Türkceye çeviren Burçak FAKIOĞLU, Instructor, Department of Translation and Interpretation, Bilkent University.
[i] ORHONLU, Cengiz. ‘Tercüman’, İslam Ansiklopedisi (İstanbul: MEB, 1993), 175., p. 176, cité par POLATCI, Osmanlı diplomasisinde oryantalist memurlar (Osmanlı belgeleriyle diloğlanları ve tercümanlar). p. 42
[ii] Balyos İtalyanca kökenli bir kelimedir. Bailo geçmişte Avrupa devletlerinin konsoloslarına verilen addı, ancak özellikle Babı-ı Ali’deki Venedik Cumhuriyeti’nin temsilcilerini tanımlarken kullanılıyordu. Venedik’in ilk bailo’su Osmanlı İmparatorluğunda imzalanan anlaşmayşa 1454’de seçildi.
Daha sonra, bu terim diğer ülkelerin büyükelçileri ve temsilcileri için de kullanıldı.
[iii] 1535’de, I. François Kanunî Sultan Süleyman’la nir anlaşma gerçekleştirdi.

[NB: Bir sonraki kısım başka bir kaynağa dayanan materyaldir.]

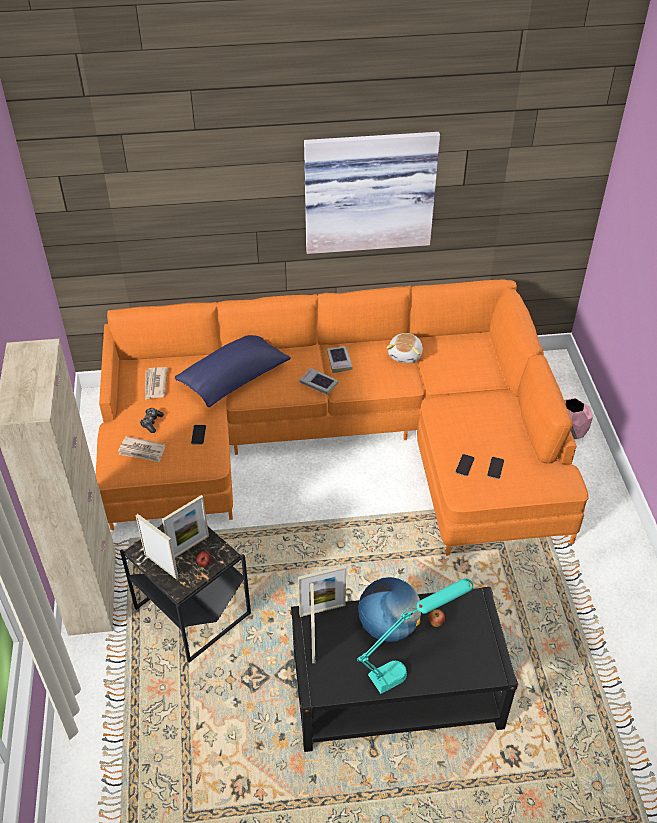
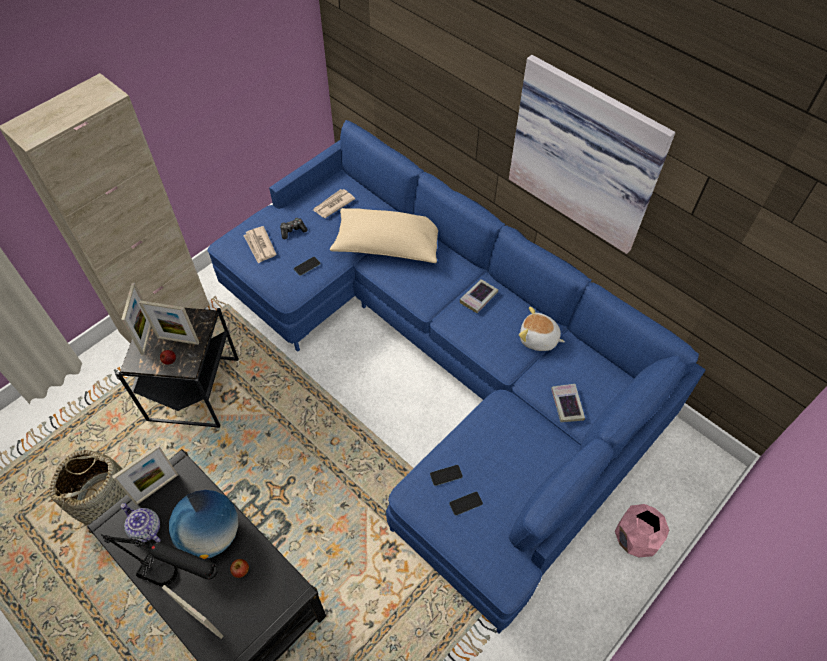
camera: 50 degrees right, 10 degrees up
(234, 379) = (387, 245): blue pillow -> beige pillow
(239, 735) = (106, 499): none -> basket
(318, 384) = (437, 302): book -> book (567, 405)
(322, 610) = (193, 473): picture frame -> picture frame (202, 621)
(339, 439) = (444, 363): orange sofa -> blue sofa
(343, 667) = (145, 529): none -> teapot
(406, 355) = (538, 339): plush toy -> plush toy turned 45 degrees clockwise
(410, 665) = (181, 580): turquoise table lamp -> black table lamp

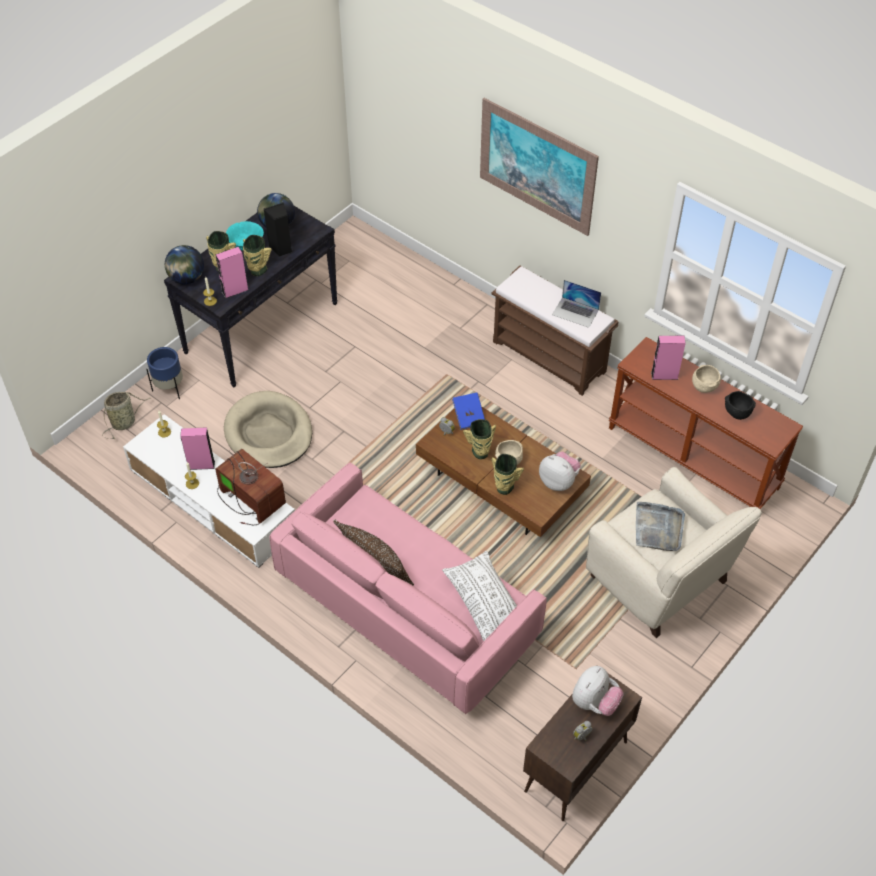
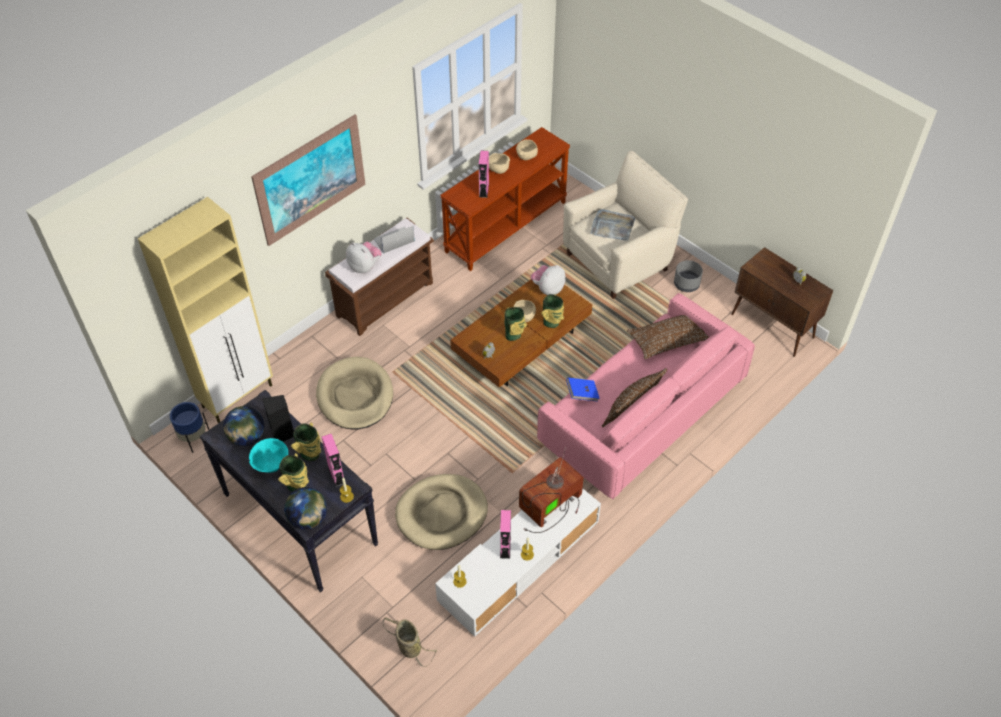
camera: 85 degrees left, 0 degrees up
(170, 388) = (368, 604): blue planter -> blue planter (194, 438)
(403, 262) = (238, 395): none -> beige cabinet
(411, 348) = (355, 396): none -> beige dog bed
(469, 416) = (473, 339): blue book -> blue book (582, 394)
(484, 601) = (667, 340): white pillow -> brown pillow
(575, 312) = (394, 240): laptop -> laptop turned 150 degrees counterclockwise
(594, 702) = (770, 271): plush toy -> plush toy (365, 267)
(634, 661) = (687, 284): none -> grey planter
(736, 413) = (526, 157): black bowl -> beige bowl

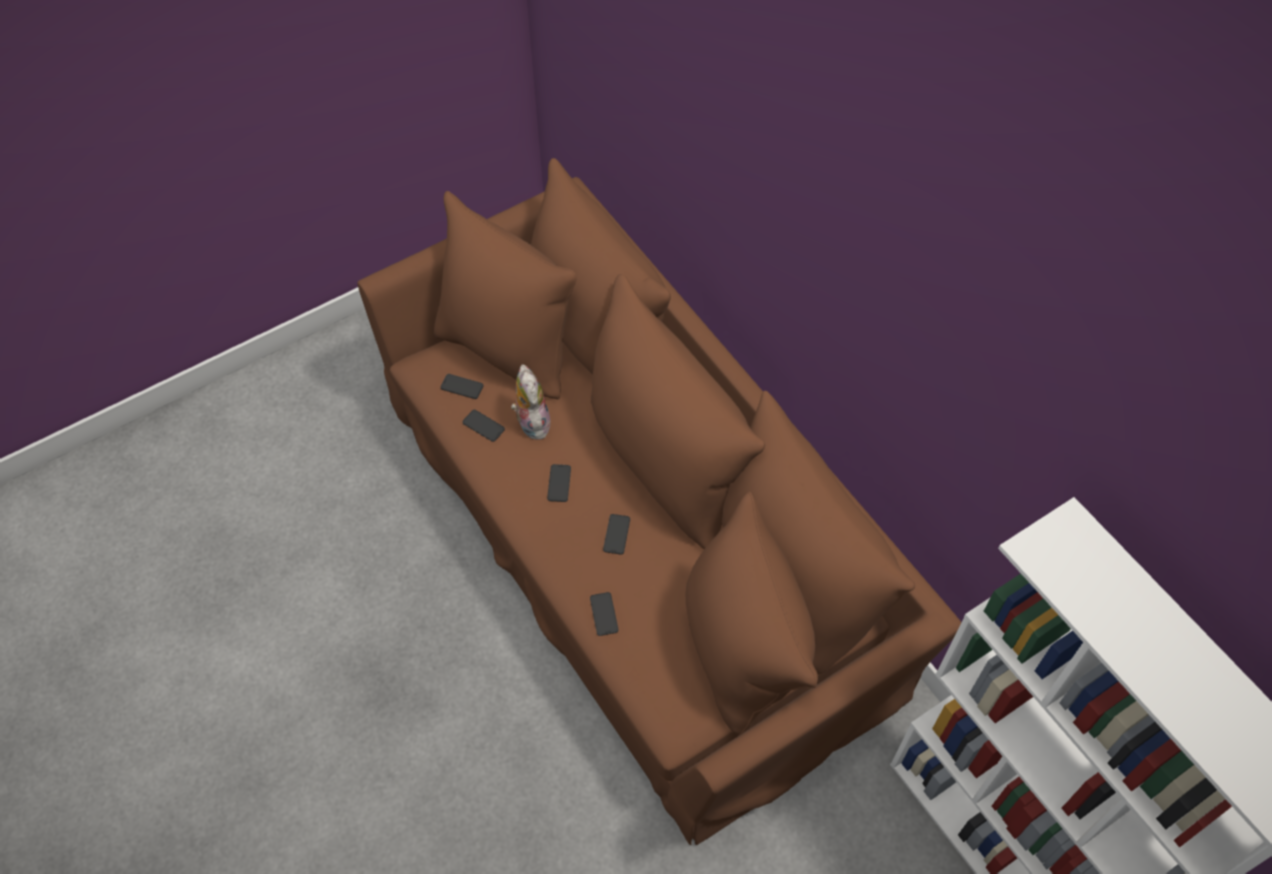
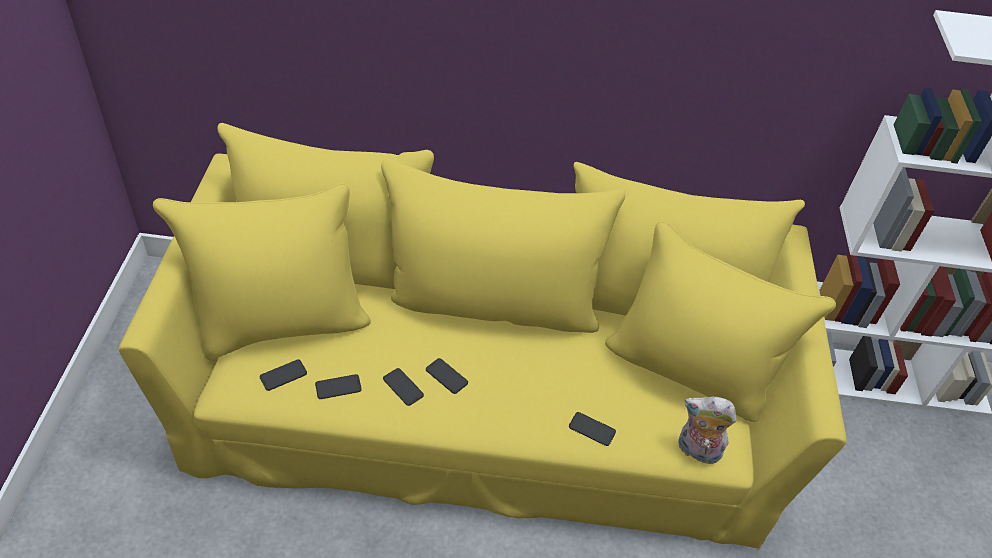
camera: 55 degrees left, 10 degrees down
(531, 422) = (371, 355): plush toy -> plush toy (696, 451)
(616, 534) = (529, 373): phone -> phone (403, 387)
(634, 541) = (483, 402): brown sofa -> yellow sofa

Aynı sene, Fransa’nın ilk büyükelçisi Konstantiniyye’ye yerleşti.
[iv]Günümüz Almancasında « Dolmetscher » sözcüğü konferans çevirmenleri için kullanılmaktadır.
[v] KINLI. p. 83, POLATCI tarafından alıntı yapılmıştır, Osmanlı diplomasisinde oryantalist memurlar (Osmanlı belgeleriyle diloğlanları ve tercümanlar). p. 41-42
[vi] Levanten : Doğu Roma ya da Osmanlı Romalılarının oluşturduğu toplulukların tümünü tanımlamak için yüzyıllarca kullanılan terim.
[vii] Osmanlı Türkçesinde ‘’yeniden düzenleme’’ anlamına gelen ‘’Tanzimat dönemi’’ 1839-1876 yılları arasındaki dönemi temsil eder.
[viii] Osmanlı İmparatorluğu’nda, Reis-ül küttâb Dışişleri Bakanlığı görevlerini yürütüyordu.
[ix] Galata’da Müslüman olmayan kişiler Magnifica Comunità di Pera adıyla bilinen bir konsey bünyesinde toplanıyorlardı
[x] Galata’nın Romalı aileleri: Navoni, Grillo, Olivieri, Fornetti, vb.
[xi] Kapusenlerin dil öğrencileri okulu.
[xii] Daha sonra bu okul Paris’e taşındı ve günümüzde INALCO (Institut National des Langues et Civilisations Orientales) adıyla biliniyor.
[xiii] Üç dil.
[xiv] Beratlı sözcüğü berât ya da brevet sözcüklerinden türetilmiş. Berat rütbesi, çevirmenlere kapitülasyonlarca tanınan ticari ve vergi ayrıcalığı tanıyordu.